The Moonrise Neckpiece was inspired by a gorgeous bracelet kit I purchased from Earth Faire a little while ago. I wanted a knitted neckpiece that matched the densely beaded bracelet... and a few short rows later, the perfectly circular Moonrise Neckpiece was finished...

Just like Ellen Sandin's brilliant Bead Stew bracelet pattern, the beads are strung in a completely random fashion before the knitting starts. The beads are placed on wrong-side rows: knit one stitch, pull up a bead close to the right needle, then knit the next stitch (the piece is all garter... so easy). When you turn the piece over to do the next right-side row, it is a lovely surprise to see the patterns emerging from the beads that were strung so randomly. It is always beautiful and always changing, row by row by row. Doing this piece was the most fun I have had in a long, long time!

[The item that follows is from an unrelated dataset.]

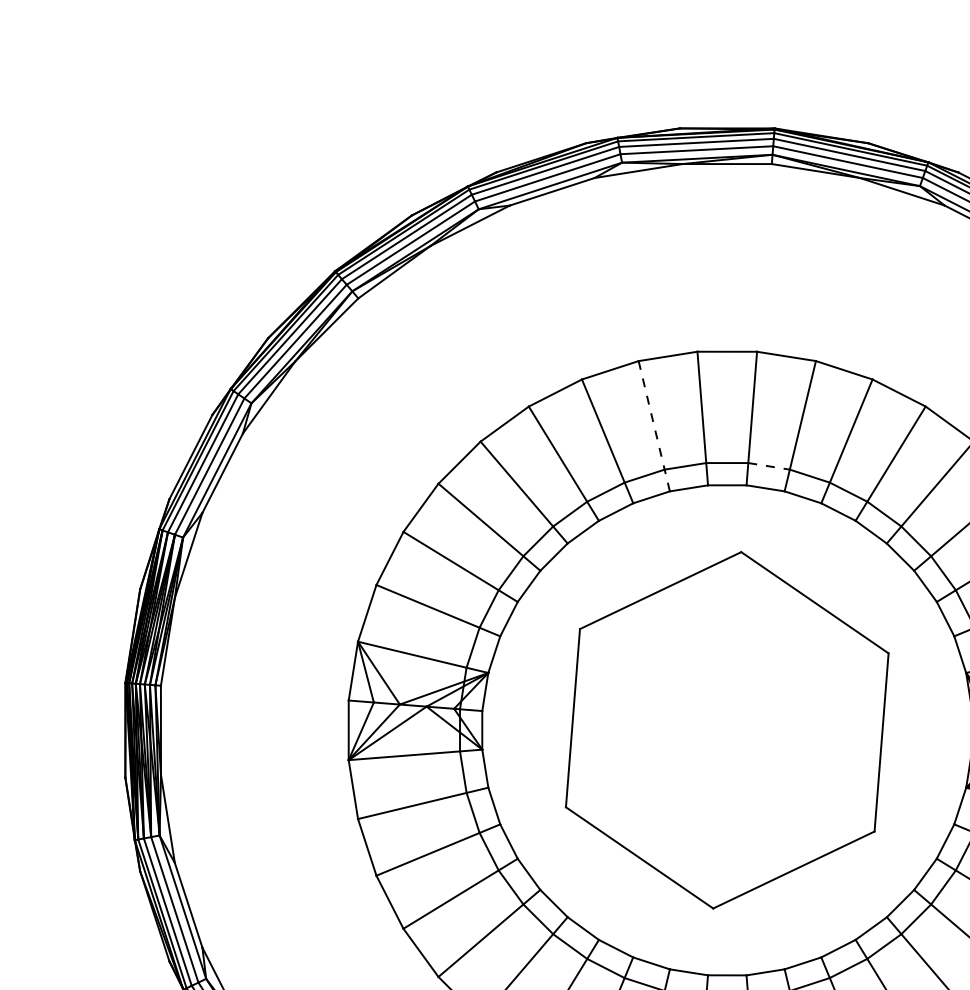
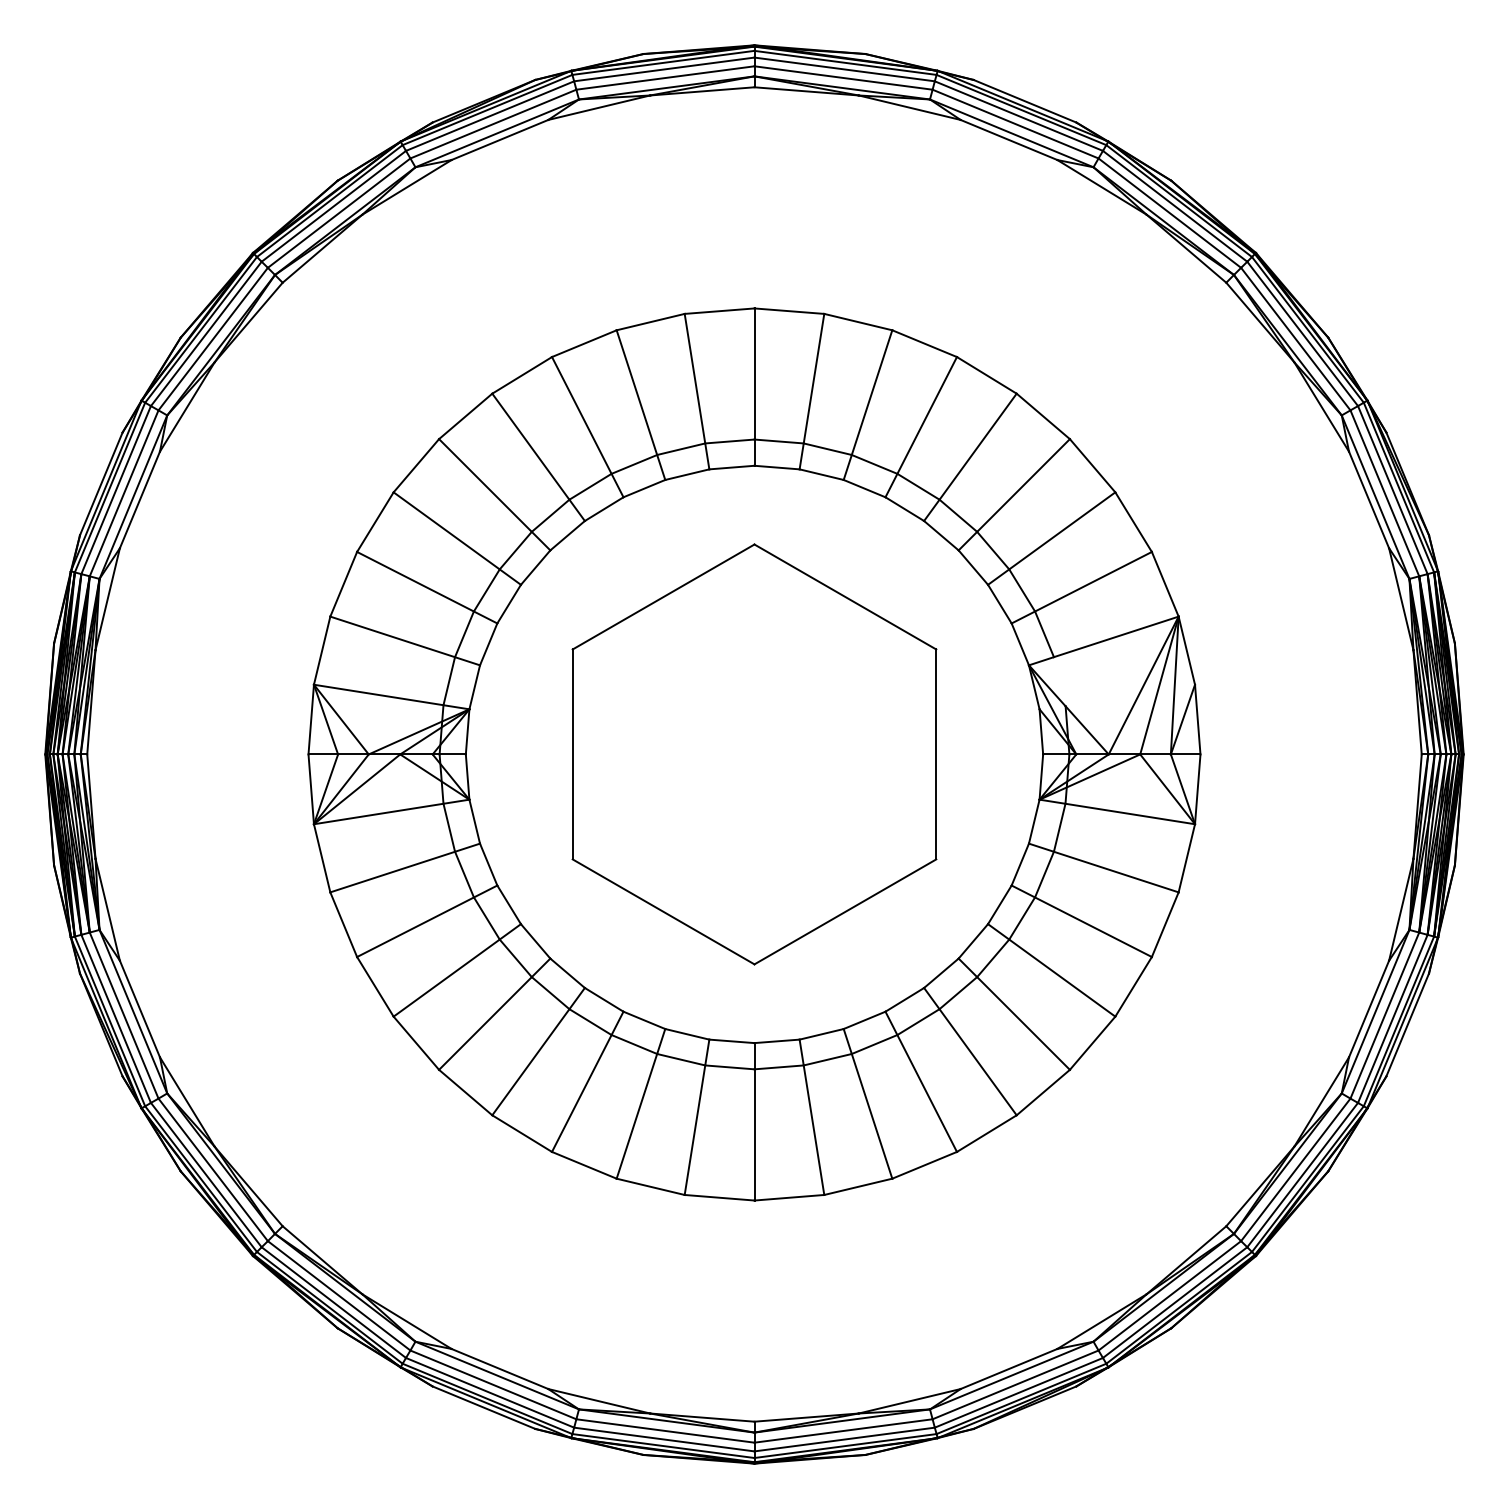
line: (653, 426) -> (640, 405), dashed -> solid
line: (769, 466) -> (779, 441), dashed -> solid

For now, you can get the Moonrise Neckpiece kit on Earth Faire's website here. I am getting inspired to do a whole series of knitted neckpieces and matching earrings... yes! earrings!!!

Ok... twist my arm, here is a preview of an earring:

The fun continues...

Tuesday, June 5, 2007

Gray Day and Pearls in the Sea

Ever have one of those days when nothing quite works out?

Today has been that for me... and a weird weather day to boot, with gray skies, cool temps, hail and rain and then some sort-of sun. Not exactly June-ish even for Vancouver. This does affect me, truly it does. Maybe because I am doing a rather intense "spring cleanse" with herbs and a restricted diet too...

Then, there is the sock, a *secret* sock for the Blue Moon sock club, which has been a long time coming, what with the show sample knitting and all. Finally finished last night... just to find that the trusty little postal scale tells me that the leftovers won't be quite enough to make its mate. Grrr. Back to the frog pond for me, at least for a little while.

The good news is the quickie Diamond Fantasy I made for a dear friend who attended TNNA and who wanted a new scarf for the occasion. This pattern is kind of a restful knit for me actually. I have knit it many times and I am always pleasantly carried along by the rhythm of the lace. Such a nice knit... and this time, I made it with beads. I don't know if you can see them very well, but they gleam when the light hits them right. I did something different with the pointy edges.. put the beads one stitch in from the edge, kind of subtle-like.

The scarf's recipient calls it "pearls in the sea". Yarn is Sea Wool by Fleece Artist, one skein of Capri. Beads are 4mm silver lined crystal megatamas from Earth Faire.